Director John Cromwell, Screenplay DeWitt Bodeen & Herman J. Mankiewicz, Based on the Play by Sir Arthur Wing Pinero, Producer Harriet Parsons, Photography (b&w) Ted Tetzlaff, Music Roy Webb, Music Supervisor C. Bakaleinikoff, Special Effects Vernon L. Walker, Art Direction Carroll Clark & Albert S. DAgostino. Production Company RKO.
Cast:
Dorothy McGuire (Laura Pennington), Robert Young (Oliver Bradford), Herbert Marshall (John Hillgrove), Mildred Natwick (Abigail Minnett), Hillary Brooke (Beatrice Alexander), Spring Byington (Violet Price), Richard Gaines (Freddy Price)
Plot: Blind composer John Hillgrove premieres a symphony that he has composed in honour of Oliver Bradford and Laura Pennington.

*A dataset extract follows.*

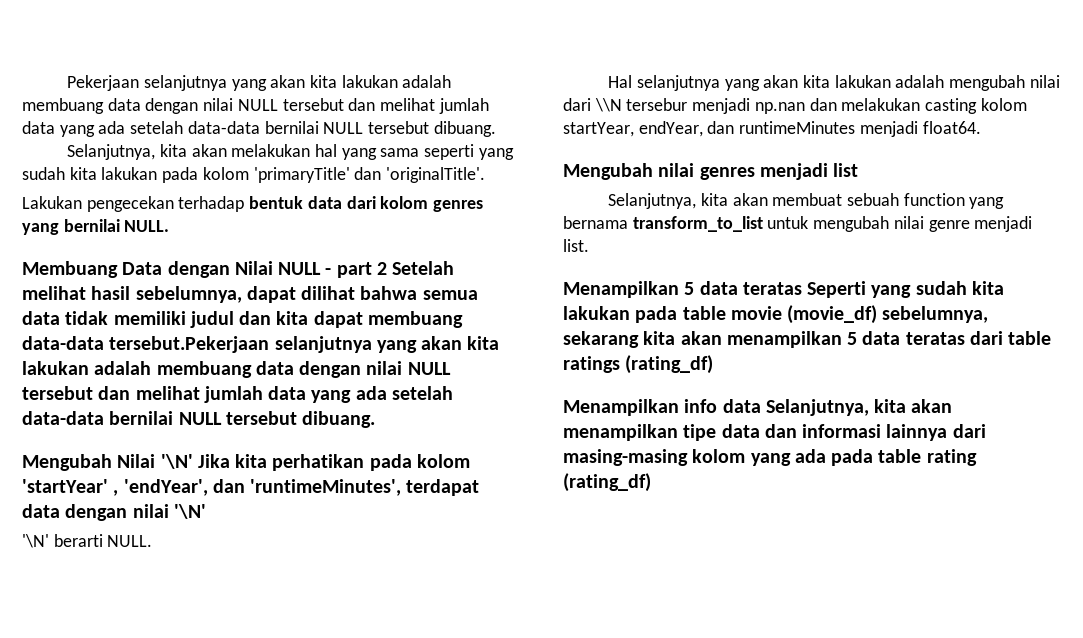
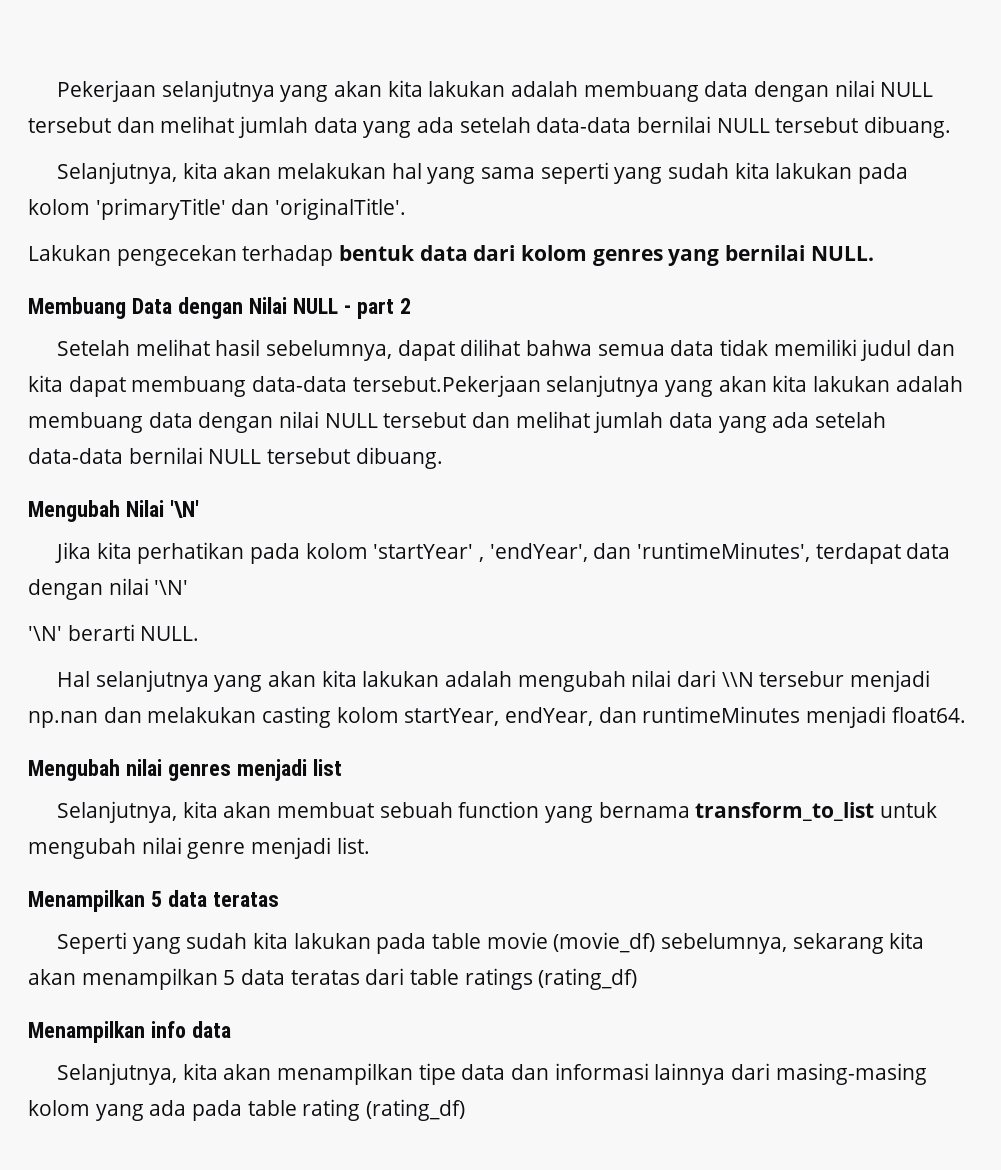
(387, 268) none -> (411, 306) //
(193, 461) none -> (199, 509) //
(802, 288) none -> (279, 899) //
(761, 406) none -> (231, 1029) //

Afterwards, he tells their story. The homely but kind-hearted Laura obtained a housekeeping job at a Cornwall cottage that had been left by its owner to be used by married couples. There she befriended Air Force officer Oliver Bradford who came to the cottage, hiding from everybody his face, which had been badly scarred in combat, and sunken into self-loathing. When Olivers family tried to force him to see them, the only way for him to stay free was for he and Laura to marry. However, their marriage of convenience soon became one of love where they discovered that the accumulated love of the cottage allowed them to see one another without flaw.

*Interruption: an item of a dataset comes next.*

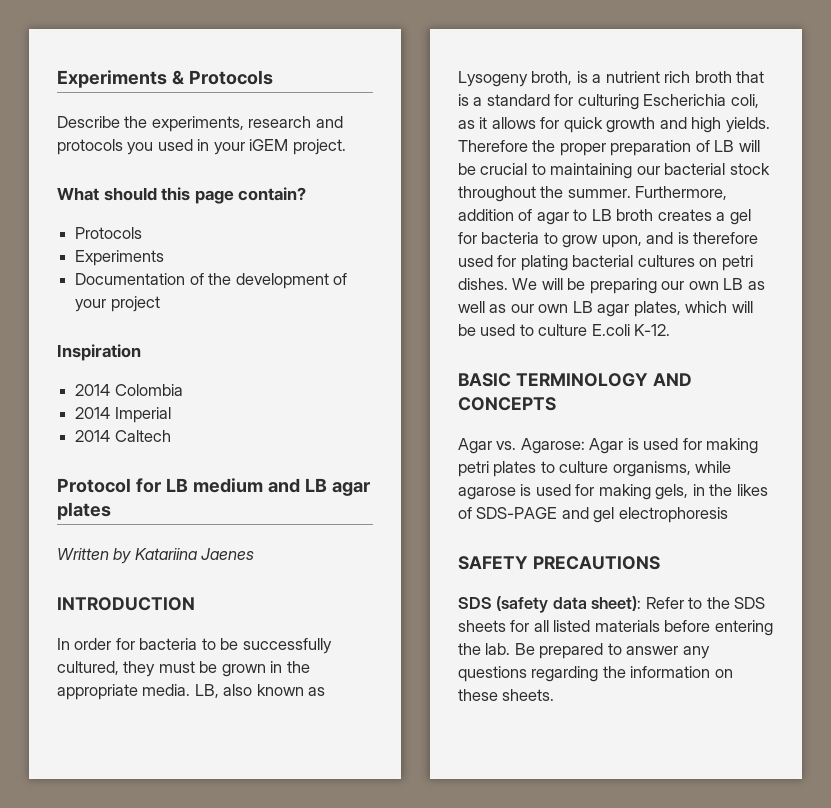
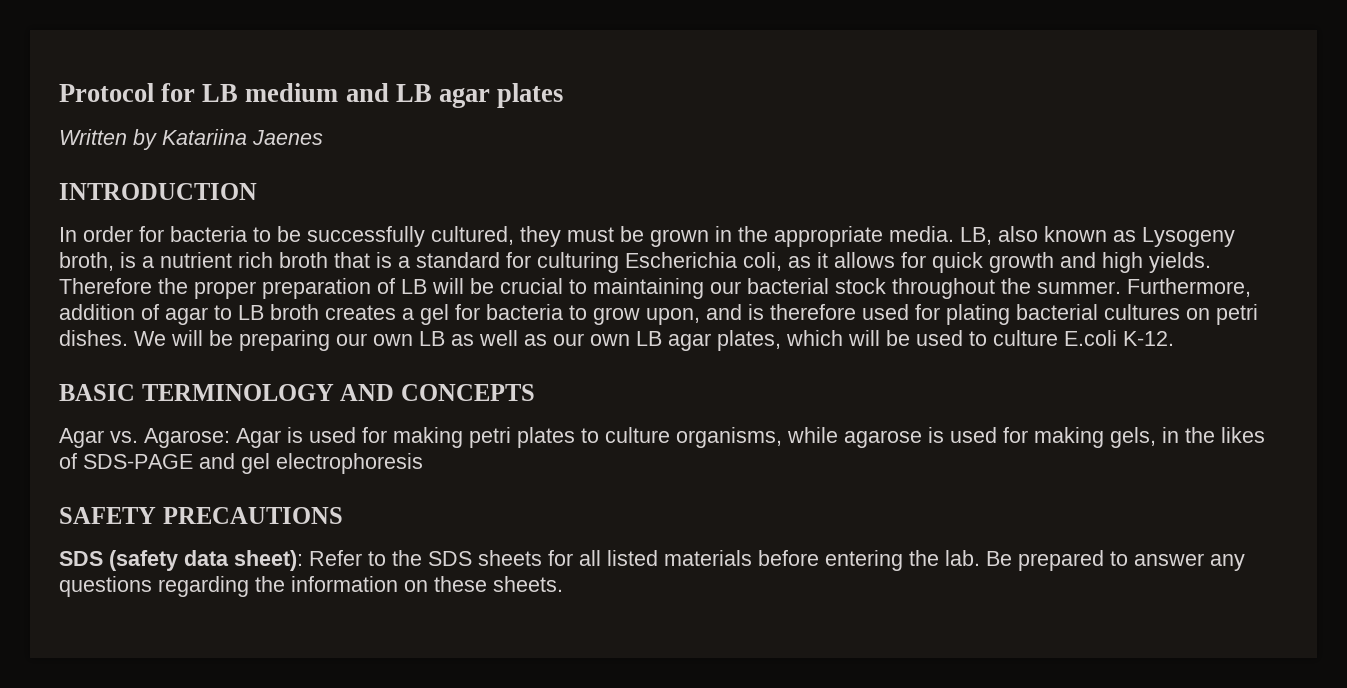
[57,70,273,88] [57,116,343,132] [57,139,346,155] [57,187,307,204] [75,227,143,239] [75,250,165,266] [75,273,347,289] [75,296,160,312] [57,344,141,361] [75,384,183,396] [75,407,171,423] [75,430,171,442] Experiments & Protocols // Describe the experiments, research and protocols you used in your iGEM project. // What should this page contain? // Protocols // Experiments // Documentation of the development of your project // Inspiration // 2014 Colombia // 2014 Imperial // 2014 Caltech // -> (59, 92) none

The Enchanted Cottage is an old-fashioned weepie melodrama, It is the sort of film that could have only been produced in the 1940s. Everything is made to a ludicrously melodramatic extreme the tone alternates between either wailing self-pity and ridiculous self-sacrifice to absurd little homilies on the saving power of true love. Yet somehow or another it all works in a schmaltzy way, although the end explanation about how the other person becomes perfected in the others eyes because they see through the eyes of love is pure tosh. The transformation scenes are well handled the careful balance between whether the transformation is real or not is no surprise when one sees the name of DeWitt Bodeen, the author of Cat People (1942) and a number of Val Lewtons psychological horror films listed on the credits.
Dorothy McGuires self-sacrificing performance is hard-going, but Robert Young plays with a self-pitying harshness that is not too bad. The best performance comes from Mildred Natwick who blends both sternness and genteel in what would otherwise be a throwaway role.

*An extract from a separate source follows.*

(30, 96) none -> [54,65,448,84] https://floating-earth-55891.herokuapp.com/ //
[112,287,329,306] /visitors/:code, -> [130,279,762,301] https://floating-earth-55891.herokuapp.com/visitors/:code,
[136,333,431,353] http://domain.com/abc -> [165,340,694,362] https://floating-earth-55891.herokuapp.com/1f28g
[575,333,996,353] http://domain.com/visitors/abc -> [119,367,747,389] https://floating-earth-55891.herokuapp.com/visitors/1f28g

The film is made on the cheap the painted backdrop of the rest of the burnt house is painfully obvious. The film can never make up its mind where its location is meant to be it gives the appearances of being on the English coast, but the coastline is never seen in anything other than painted backdrop, while accents waver wildly between American and English.
There was an earlier silent version of the story, The Enchanted Cottage (1924). Both films are based on a popular play by Sir Arthur Wing Pinero that first played in England in 1923, which wrote the story in terms of a serviceman from World War I.